The track list includes 19 songs with the 400 Years Interlude, parts 1, 2, and 3, acting as markers and occurring at the beginning, middle, and end of the track list. The oh-so-popular Stir It Up follows the intro and the musical partnership and communication of Elasea and Sadiki become immediately evident. And delightful.
No More Trouble, Is This Love, and Natural Mystic follow right after. Then comes the beautiful rendition of I Shot the Sheriff—resurrecting it from the dreadful Eric Clapton version—before continuing with All Day All Night.
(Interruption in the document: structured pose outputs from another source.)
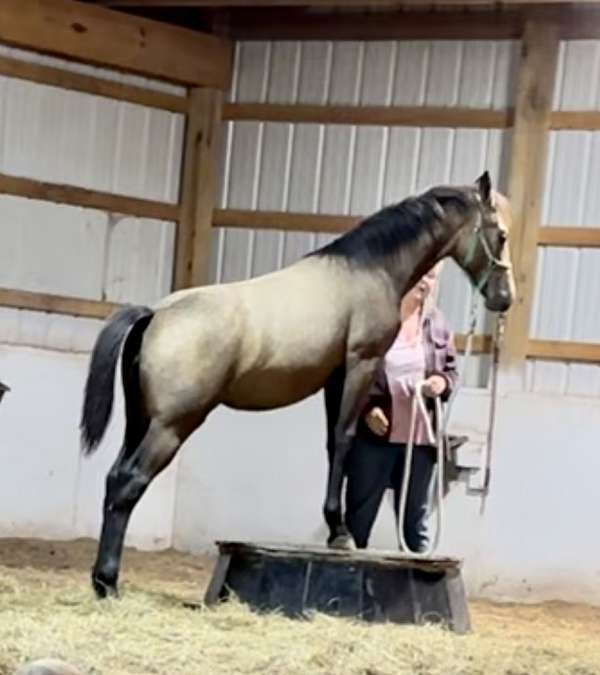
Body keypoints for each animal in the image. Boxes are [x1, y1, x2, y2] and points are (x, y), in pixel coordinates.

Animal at [79, 172, 516, 600]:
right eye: (501, 235)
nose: (505, 299)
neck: (369, 269)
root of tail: (154, 314)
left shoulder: (334, 378)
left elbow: (332, 443)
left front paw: (335, 529)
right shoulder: (361, 364)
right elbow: (345, 438)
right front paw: (340, 533)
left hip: (140, 422)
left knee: (113, 479)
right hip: (171, 426)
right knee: (127, 483)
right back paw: (108, 582)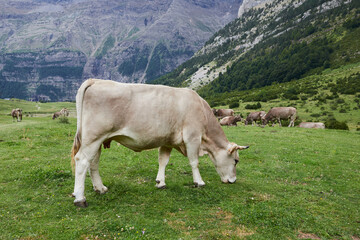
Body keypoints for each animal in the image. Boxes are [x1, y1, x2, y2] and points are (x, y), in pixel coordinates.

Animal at [70, 79, 250, 207]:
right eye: (236, 160)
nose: (233, 181)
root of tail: (96, 80)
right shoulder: (192, 137)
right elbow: (194, 162)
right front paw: (199, 182)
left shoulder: (167, 140)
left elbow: (163, 161)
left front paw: (160, 182)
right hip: (93, 138)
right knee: (82, 161)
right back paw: (80, 198)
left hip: (97, 140)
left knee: (93, 163)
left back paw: (100, 188)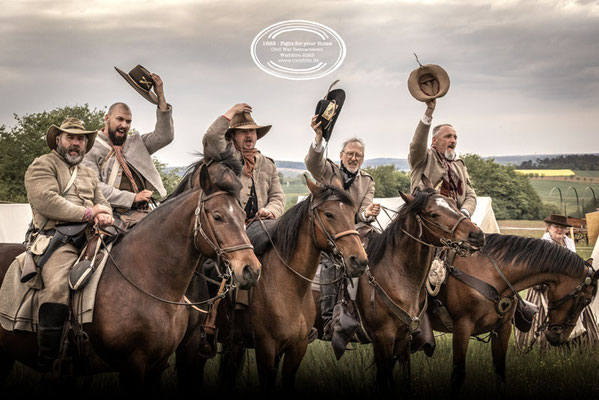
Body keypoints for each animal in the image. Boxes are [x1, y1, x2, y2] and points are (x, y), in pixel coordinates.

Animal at [0, 155, 262, 392]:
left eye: (242, 215)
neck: (147, 278)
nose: (251, 269)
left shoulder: (163, 362)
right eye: (217, 216)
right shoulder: (132, 367)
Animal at [428, 234, 596, 394]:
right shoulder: (462, 328)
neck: (490, 274)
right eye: (586, 300)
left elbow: (500, 372)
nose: (558, 337)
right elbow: (458, 376)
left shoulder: (503, 328)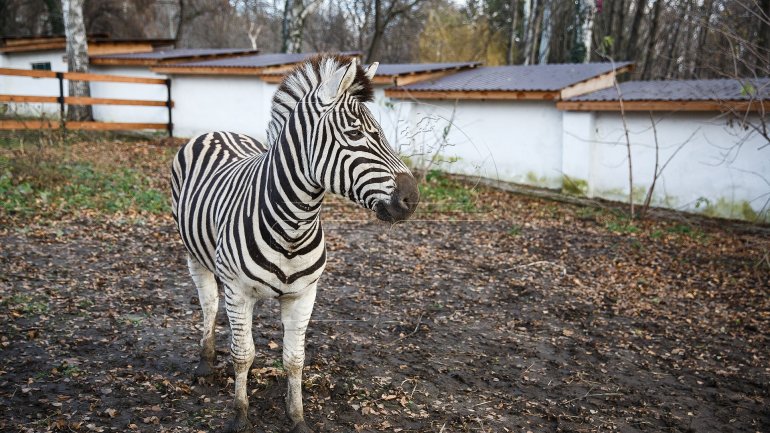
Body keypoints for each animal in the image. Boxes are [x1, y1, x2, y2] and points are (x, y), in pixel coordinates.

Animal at [170, 54, 420, 432]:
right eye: (355, 134)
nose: (412, 199)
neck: (293, 225)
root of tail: (218, 131)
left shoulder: (304, 294)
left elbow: (294, 359)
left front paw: (297, 417)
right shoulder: (238, 290)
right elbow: (242, 354)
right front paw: (240, 415)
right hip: (194, 254)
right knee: (209, 304)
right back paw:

One Love is exquisitely performed by the duo and the message is as meaningful as it ever was. Sadiki’s gorgeous bass work adds so much. Could You Be Loved should be a Jazz standard with the way it is treated by Elasea and Sadiki.
Redemption Song, however, my favorite of all the great Bob Marley songs, is moving and beautiful. So help me, I can’t hear it without tearing-up and this version loses none of that emotional impact. Waiting in Vain has some of Sadiki’s best bass moments and Elasea’s vocals are simply luscious.
Slave Driver and High Tide or Low Tide are brilliant and Jamming is as cool as ever with the Jazz of this version adding the swing we love. The same goes for Get Up Stand Up.
The album concludes with Exodus. Good God, I couldn’t get enough of this. It is the perfect way to end the album, calling on Biblical themes in the cry for Freedom.
Acute Inflections’ Elasea Douglas and Sadiki Pierre are masterful in their interpretations of Bob Marley’s music and prophetic message. As they themselves have said, “He’s been gone for 40 years but his message of Love, Unity, and Freedom are as in tune today as they would have been 400 years ago.”
Those who speak the words of the prophets are themselves prophets.